§ **Job item**: Copy each entry below exactly as it reads.

§ **Data for processing**:
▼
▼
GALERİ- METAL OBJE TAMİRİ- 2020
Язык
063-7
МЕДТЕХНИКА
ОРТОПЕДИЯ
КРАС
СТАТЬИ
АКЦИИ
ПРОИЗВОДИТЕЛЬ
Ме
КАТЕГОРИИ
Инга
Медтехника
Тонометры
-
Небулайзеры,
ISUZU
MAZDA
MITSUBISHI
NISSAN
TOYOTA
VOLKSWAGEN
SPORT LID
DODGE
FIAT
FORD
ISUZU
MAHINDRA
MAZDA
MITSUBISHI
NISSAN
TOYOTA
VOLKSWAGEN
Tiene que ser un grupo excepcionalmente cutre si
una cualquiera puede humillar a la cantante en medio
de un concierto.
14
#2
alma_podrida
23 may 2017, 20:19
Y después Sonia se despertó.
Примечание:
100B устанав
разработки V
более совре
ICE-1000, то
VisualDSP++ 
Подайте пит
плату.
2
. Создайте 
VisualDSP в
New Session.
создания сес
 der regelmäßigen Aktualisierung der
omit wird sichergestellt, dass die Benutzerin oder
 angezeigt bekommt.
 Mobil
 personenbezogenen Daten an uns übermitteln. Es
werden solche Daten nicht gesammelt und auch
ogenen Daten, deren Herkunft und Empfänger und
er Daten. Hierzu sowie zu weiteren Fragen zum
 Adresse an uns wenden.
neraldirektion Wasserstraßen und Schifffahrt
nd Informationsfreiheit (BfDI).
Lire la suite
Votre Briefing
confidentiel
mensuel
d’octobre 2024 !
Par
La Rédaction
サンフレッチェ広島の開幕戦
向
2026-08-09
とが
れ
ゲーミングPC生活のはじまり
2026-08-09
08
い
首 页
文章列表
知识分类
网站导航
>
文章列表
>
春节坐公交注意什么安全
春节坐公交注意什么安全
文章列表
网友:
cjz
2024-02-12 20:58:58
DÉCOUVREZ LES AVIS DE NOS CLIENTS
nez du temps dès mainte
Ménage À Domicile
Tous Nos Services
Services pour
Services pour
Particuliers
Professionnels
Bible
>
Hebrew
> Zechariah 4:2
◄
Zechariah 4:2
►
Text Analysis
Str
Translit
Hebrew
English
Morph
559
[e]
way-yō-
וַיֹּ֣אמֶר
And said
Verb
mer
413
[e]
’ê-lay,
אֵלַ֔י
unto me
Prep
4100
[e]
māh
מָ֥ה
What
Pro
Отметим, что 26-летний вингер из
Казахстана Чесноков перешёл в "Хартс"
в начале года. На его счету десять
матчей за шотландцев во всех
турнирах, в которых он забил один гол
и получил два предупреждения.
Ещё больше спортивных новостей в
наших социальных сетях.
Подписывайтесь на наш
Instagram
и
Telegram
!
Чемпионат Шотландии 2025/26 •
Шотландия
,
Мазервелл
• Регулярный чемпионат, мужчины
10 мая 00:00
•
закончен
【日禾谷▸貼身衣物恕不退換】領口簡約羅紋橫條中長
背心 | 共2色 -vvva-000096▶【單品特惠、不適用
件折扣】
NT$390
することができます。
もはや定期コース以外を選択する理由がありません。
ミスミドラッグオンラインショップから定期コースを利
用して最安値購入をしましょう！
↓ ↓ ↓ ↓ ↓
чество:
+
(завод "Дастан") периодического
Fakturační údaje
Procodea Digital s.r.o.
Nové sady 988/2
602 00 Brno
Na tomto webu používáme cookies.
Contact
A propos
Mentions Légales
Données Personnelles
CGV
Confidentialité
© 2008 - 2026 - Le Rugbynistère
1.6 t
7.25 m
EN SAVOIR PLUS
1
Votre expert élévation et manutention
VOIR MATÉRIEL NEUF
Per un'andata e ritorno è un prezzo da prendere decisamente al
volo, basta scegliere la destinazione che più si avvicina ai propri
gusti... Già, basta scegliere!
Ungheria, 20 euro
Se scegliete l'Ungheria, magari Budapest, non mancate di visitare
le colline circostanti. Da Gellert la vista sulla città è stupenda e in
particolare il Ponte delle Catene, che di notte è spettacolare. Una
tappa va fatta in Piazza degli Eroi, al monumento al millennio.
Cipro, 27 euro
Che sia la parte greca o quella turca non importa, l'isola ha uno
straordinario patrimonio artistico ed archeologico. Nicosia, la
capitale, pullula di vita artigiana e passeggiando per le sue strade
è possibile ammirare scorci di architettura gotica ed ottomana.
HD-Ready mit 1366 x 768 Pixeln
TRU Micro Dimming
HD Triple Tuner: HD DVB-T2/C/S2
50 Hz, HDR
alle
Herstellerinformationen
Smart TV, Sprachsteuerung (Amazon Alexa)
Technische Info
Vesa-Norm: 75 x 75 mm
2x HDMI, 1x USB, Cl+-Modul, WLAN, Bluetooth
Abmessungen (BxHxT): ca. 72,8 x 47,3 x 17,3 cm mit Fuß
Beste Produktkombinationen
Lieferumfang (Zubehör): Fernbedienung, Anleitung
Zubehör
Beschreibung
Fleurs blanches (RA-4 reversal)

§ **Completed task**:
▼
▼
GALERİ- METAL OBJE TAMİRİ- 2020
Язык
063-7
МЕДТЕХНИКА
ОРТОПЕДИЯ
КРАС
СТАТЬИ
АКЦИИ
ПРОИЗВОДИТЕЛЬ
Ме
КАТЕГОРИИ
Инга
Медтехника
Тонометры
-
Небулайзеры,
ISUZU
MAZDA
MITSUBISHI
NISSAN
TOYOTA
VOLKSWAGEN
SPORT LID
DODGE
FIAT
FORD
ISUZU
MAHINDRA
MAZDA
MITSUBISHI
NISSAN
TOYOTA
VOLKSWAGEN
Tiene que ser un grupo excepcionalmente cutre si
una cualquiera puede humillar a la cantante en medio
de un concierto.
14
#2
alma_podrida
23 may 2017, 20:19
Y después Sonia se despertó.
Примечание:
100B устанав
разработки V
более совре
ICE-1000, то
VisualDSP++ 
Подайте пит
плату.
2
. Создайте 
VisualDSP в
New Session.
создания сес
 der regelmäßigen Aktualisierung der
omit wird sichergestellt, dass die Benutzerin oder
 angezeigt bekommt.
 Mobil
 personenbezogenen Daten an uns übermitteln. Es
werden solche Daten nicht gesammelt und auch
ogenen Daten, deren Herkunft und Empfänger und
er Daten. Hierzu sowie zu weiteren Fragen zum
 Adresse an uns wenden.
neraldirektion Wasserstraßen und Schifffahrt
nd Informationsfreiheit (BfDI).
Lire la suite
Votre Briefing
confidentiel
mensuel
d’octobre 2024 !
Par
La Rédaction
サンフレッチェ広島の開幕戦
向
2026-08-09
とが
れ
ゲーミングPC生活のはじまり
2026-08-09
08
い
首 页
文章列表
知识分类
网站导航
>
文章列表
>
春节坐公交注意什么安全
春节坐公交注意什么安全
文章列表
网友:
cjz
2024-02-12 20:58:58
DÉCOUVREZ LES AVIS DE NOS CLIENTS
nez du temps dès mainte
Ménage À Domicile
Tous Nos Services
Services pour
Services pour
Particuliers
Professionnels
Bible
>
Hebrew
> Zechariah 4:2
◄
Zechariah 4:2
►
Text Analysis
Str
Translit
Hebrew
English
Morph
559
[e]
way-yō-
וַיֹּ֣אמֶר
And said
Verb
mer
413
[e]
’ê-lay,
אֵלַ֔י
unto me
Prep
4100
[e]
māh
מָ֥ה
What
Pro
Отметим, что 26-летний вингер из
Казахстана Чесноков перешёл в "Хартс"
в начале года. На его счету десять
матчей за шотландцев во всех
турнирах, в которых он забил один гол
и получил два предупреждения.
Ещё больше спортивных новостей в
наших социальных сетях.
Подписывайтесь на наш
Instagram
и
Telegram
!
Чемпионат Шотландии 2025/26 •
Шотландия
,
Мазервелл
• Регулярный чемпионат, мужчины
10 мая 00:00
•
закончен
【日禾谷▸貼身衣物恕不退換】領口簡約羅紋橫條中長
背心 | 共2色 -vvva-000096▶【單品特惠、不適用
件折扣】
NT$390
することができます。
もはや定期コース以外を選択する理由がありません。
ミスミドラッグオンラインショップから定期コースを利
用して最安値購入をしましょう！
↓ ↓ ↓ ↓ ↓
чество:
+
(завод "Дастан") периодического
Fakturační údaje
Procodea Digital s.r.o.
Nové sady 988/2
602 00 Brno
Na tomto webu používáme cookies.
Contact
A propos
Mentions Légales
Données Personnelles
CGV
Confidentialité
© 2008 - 2026 - Le Rugbynistère
1.6 t
7.25 m
EN SAVOIR PLUS
1
Votre expert élévation et manutention
VOIR MATÉRIEL NEUF
Per un'andata e ritorno è un prezzo da prendere decisamente al
volo, basta scegliere la destinazione che più si avvicina ai propri
gusti... Già, basta scegliere!
Ungheria, 20 euro
Se scegliete l'Ungheria, magari Budapest, non mancate di visitare
le colline circostanti. Da Gellert la vista sulla città è stupenda e in
particolare il Ponte delle Catene, che di notte è spettacolare. Una
tappa va fatta in Piazza degli Eroi, al monumento al millennio.
Cipro, 27 euro
Che sia la parte greca o quella turca non importa, l'isola ha uno
straordinario patrimonio artistico ed archeologico. Nicosia, la
capitale, pullula di vita artigiana e passeggiando per le sue strade
è possibile ammirare scorci di architettura gotica ed ottomana.
HD-Ready mit 1366 x 768 Pixeln
TRU Micro Dimming
HD Triple Tuner: HD DVB-T2/C/S2
50 Hz, HDR
alle
Herstellerinformationen
Smart TV, Sprachsteuerung (Amazon Alexa)
Technische Info
Vesa-Norm: 75 x 75 mm
2x HDMI, 1x USB, Cl+-Modul, WLAN, Bluetooth
Abmessungen (BxHxT): ca. 72,8 x 47,3 x 17,3 cm mit Fuß
Beste Produktkombinationen
Lieferumfang (Zubehör): Fernbedienung, Anleitung
Zubehör
Beschreibung
Fleurs blanches (RA-4 reversal)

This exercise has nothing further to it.